Network based detection.Another vantage point that can be leveraged for detection is the network traffic generated by infected machines. By observing the malicious traffic generated by such machines it is possible to learn important information about botnets, and develop effective countermeasures.
A direction researchers looked at is detecting successful infections by monitoring net- work traffic [65]. In this research work, infections are modeled as a set of flows that picture the different steps of the infection. Although interesting, this model cannot be applied anymore today. The reason is that years ago botnet infections followed a well defined, worm-like behavior (i.e., scanning for victims, exploitation, download of an egg, connection to the command and control), which is not widely used anymore.

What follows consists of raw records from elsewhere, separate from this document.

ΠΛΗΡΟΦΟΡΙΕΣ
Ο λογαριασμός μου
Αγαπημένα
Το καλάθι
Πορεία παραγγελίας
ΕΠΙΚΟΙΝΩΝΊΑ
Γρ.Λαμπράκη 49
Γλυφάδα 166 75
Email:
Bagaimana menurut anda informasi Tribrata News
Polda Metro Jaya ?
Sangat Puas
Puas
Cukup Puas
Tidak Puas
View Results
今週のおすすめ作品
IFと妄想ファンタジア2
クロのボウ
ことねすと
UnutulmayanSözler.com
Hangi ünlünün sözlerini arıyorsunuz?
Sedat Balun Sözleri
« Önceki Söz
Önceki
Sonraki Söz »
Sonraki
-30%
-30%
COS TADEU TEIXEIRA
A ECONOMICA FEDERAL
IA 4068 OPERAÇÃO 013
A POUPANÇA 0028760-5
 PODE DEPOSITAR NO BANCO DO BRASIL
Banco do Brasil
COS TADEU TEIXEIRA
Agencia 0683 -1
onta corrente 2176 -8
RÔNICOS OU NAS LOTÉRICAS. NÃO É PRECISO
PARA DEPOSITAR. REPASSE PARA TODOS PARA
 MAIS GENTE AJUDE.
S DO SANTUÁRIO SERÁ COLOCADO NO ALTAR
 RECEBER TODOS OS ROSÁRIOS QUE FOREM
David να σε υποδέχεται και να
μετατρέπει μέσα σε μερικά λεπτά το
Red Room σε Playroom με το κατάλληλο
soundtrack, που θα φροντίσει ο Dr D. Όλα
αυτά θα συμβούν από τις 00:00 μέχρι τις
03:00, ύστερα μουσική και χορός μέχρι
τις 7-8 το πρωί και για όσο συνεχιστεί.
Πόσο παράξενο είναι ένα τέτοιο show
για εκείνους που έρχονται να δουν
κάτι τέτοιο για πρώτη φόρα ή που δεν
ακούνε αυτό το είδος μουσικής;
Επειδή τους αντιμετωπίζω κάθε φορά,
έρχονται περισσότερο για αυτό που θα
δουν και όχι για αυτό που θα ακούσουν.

More recent research proposed to look at the correlation between C&C messages and malicious activity. The idea is that any time a bot will receive a command, it will per- form a malicious activity. By looking at this correlation, it is possible to detect bots without any previous knowledge of the botnet [64]. The problem is how to identify C&C traffic. Older approaches looked for commonly-misused, well-known protocols (e.g., IRC) [66]. However, this type of techniques are not applicable anymore, since most botnets moved to proprietary protocols for their C&C traffic. More recent work looks for malicious activity first, and then looks for any interaction with external servers that happened before that activity to find the actual commands [147]. Zand et al. pro- posed a system to find strings that are typical of C&C commands, and leverage them for detection [155].
DNS based detection. Similar to most legitimate Internet services, botnets use the DNS infrastructure to easily connect the different components of their infrastructure (i.e., the bots and the C&C server). Therefore, by looking at the interaction between bots and DNS servers researchers can learn important information about the botnet, such as which IP addresses are associated to infected machines. This can be done by sinkholing the domains used by a botnet’s C&C infrastructure. By doing this, the
infected machines will contact the researchers instead of the botmaster, and it will be possible to enumerate them [55]. Another option is to look in local DNS servers for the presence of cached results associated to malicious domains [25]. If such records are found, that is an indicator of the presence of infected machines in the network.
Ramachandran et al. analyzed queries against a DNS blacklist (DNSBL) to reveal botnet memberships [111]; the intuition behind their approach is that bots might check if their own IP address is blacklisted by a given DNSBL. Such queries can be detected, which discloses information about infected machines.
In Chapter 3 we present BOTMAGNIFIER, a system that can grow the set of known
infected machines belonging to a botnet by observing the set of mailservers contacted by such machines over time. As we will see, BOTMAGNIFIERhelps in integrating DNS
blacklists, significantly improving the coverage offered by these services.